GTL wards off opponents, continues delivering strong value

Global Tel Link has become the nation’s number-one provider of inmate telephone services. But it has been a long, hard road for the company. GTL has been forced into conflict after conflict with rabid critics, many of whom despise the role that any corporations play within the U.S. prison system.

Lately, the firm has been dealing with increasingly vocal opponents of the high rates that some inmates have to pay to make phone calls. These are generally contained to areas where the prisons themselves take unusually high commissions. But the arguments the critics make are still quite powerful and have proven a gigantic public relations headache for GTL and the other companies that work in the prison telephone space.

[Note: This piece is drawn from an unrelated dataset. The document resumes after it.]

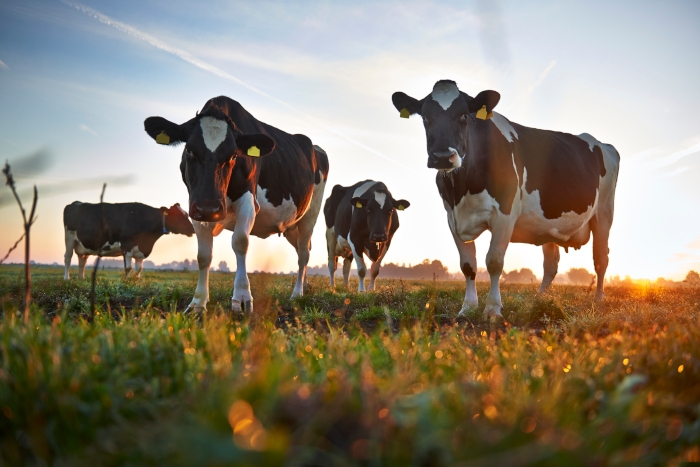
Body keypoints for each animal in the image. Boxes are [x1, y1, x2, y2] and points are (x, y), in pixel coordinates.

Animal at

More than just an inconvenience

Inmates and their families are frequently upset by the high costs of staying in touch across prison walls. Rates in the U.S. prison system span a huge spectrum, ranging anywhere from $1.22 per minute to just 5 cents per minute, reveals the ACLU. In states like Arizona, where the prison system has traditionally taken large commissions from phone calls and views them as an essential source of revenue, the families of inmates often end up paying hundreds or even thousands of dollars per month, just to stay in touch with their loved ones.

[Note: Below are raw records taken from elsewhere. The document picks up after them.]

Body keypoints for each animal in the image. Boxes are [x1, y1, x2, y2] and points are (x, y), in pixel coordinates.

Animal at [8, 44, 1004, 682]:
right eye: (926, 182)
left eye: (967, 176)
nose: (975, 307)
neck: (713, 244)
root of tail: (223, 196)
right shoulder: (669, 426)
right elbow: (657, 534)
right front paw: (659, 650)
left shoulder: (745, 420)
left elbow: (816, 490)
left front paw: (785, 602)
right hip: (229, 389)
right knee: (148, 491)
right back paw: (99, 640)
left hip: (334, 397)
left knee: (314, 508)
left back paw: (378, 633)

However, that’s not the only reason that high calling rates may be bad. An increasingly large body of research indicates that inmates’ ability to stay in touch with their loved ones on the outside of prison is a key factor in lowering recidivism and promoting good outcomes upon release.

But GTL points out that the revenues generated for prisons in these overpriced markets are often times crucial to their budgets. In many cases, lowering rates would result in cash shortfalls that would result in the phones having to be removed, due to security concerns.